The General G statistic of overall spatial association is given as

\( G=\frac{\sum_{i=1}^{n}w_{ij}x_ix_j}{\sum_{i=1}^{n}x_ix_j} \)

where \( x_i \) and \( x_j \) are observations for features i and j, and \( w_{ij} \) is the spatial weight between feature i and j. n is the number of elements and \( x_i \) couldn’ t be the same as \( x_j \).

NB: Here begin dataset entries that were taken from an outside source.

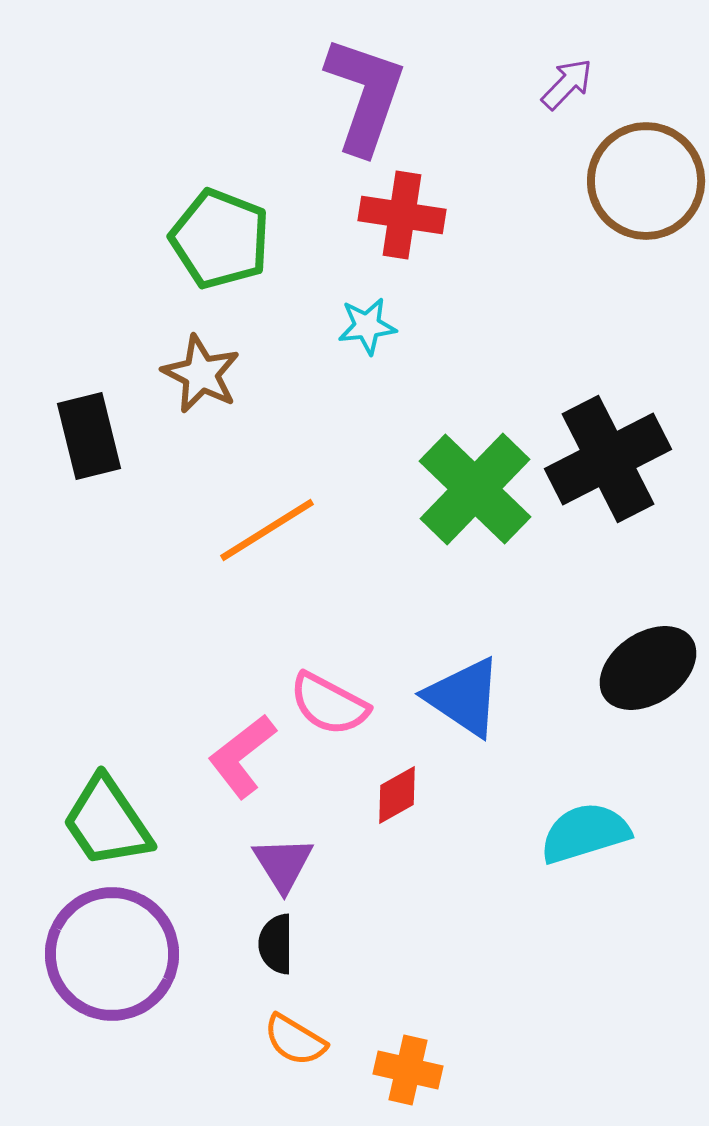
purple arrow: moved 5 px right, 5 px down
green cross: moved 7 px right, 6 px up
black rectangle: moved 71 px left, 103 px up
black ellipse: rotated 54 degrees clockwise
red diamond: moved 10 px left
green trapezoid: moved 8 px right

Meanwhile the expection of General G is E(G), \( E(G)=\frac{\sum_{i=1}^{n}\sum_{j=1}^{n}w_{ij}}{n(n-1)} \).So When the General G value is higher than the observed E(G) value, there is a high value aggregation.When the General G value is lower than the observed value of E(G), there is address aggregation.As Genera G approaches E(G) the observed values are randomly distributed in space.

Local G:

The local G-exponent can be expressed as

\( G_i^*=\frac{\sum_{j=1}^nw_{ij}x_j-x_{average}\sum_{j=1}^nw_{ij}}{s\sqrt{\frac{[n\sum_{j=1}^nw_{ij}^2-(\sum_{j=1}^nw_{ij})^2]}{n-1}}} \)

where \( x_p=\frac{\sum_{j=1}^{n}x_j}{n} \) and \( s=\sqrt{\frac{\sum_{j=1}^{n}x_j^2}{n}-x_{average}^2} \).This index can be used to identify spatial clusters of high and low values (hot spots) of statistical significance and to tell us where the high and low values are clustered.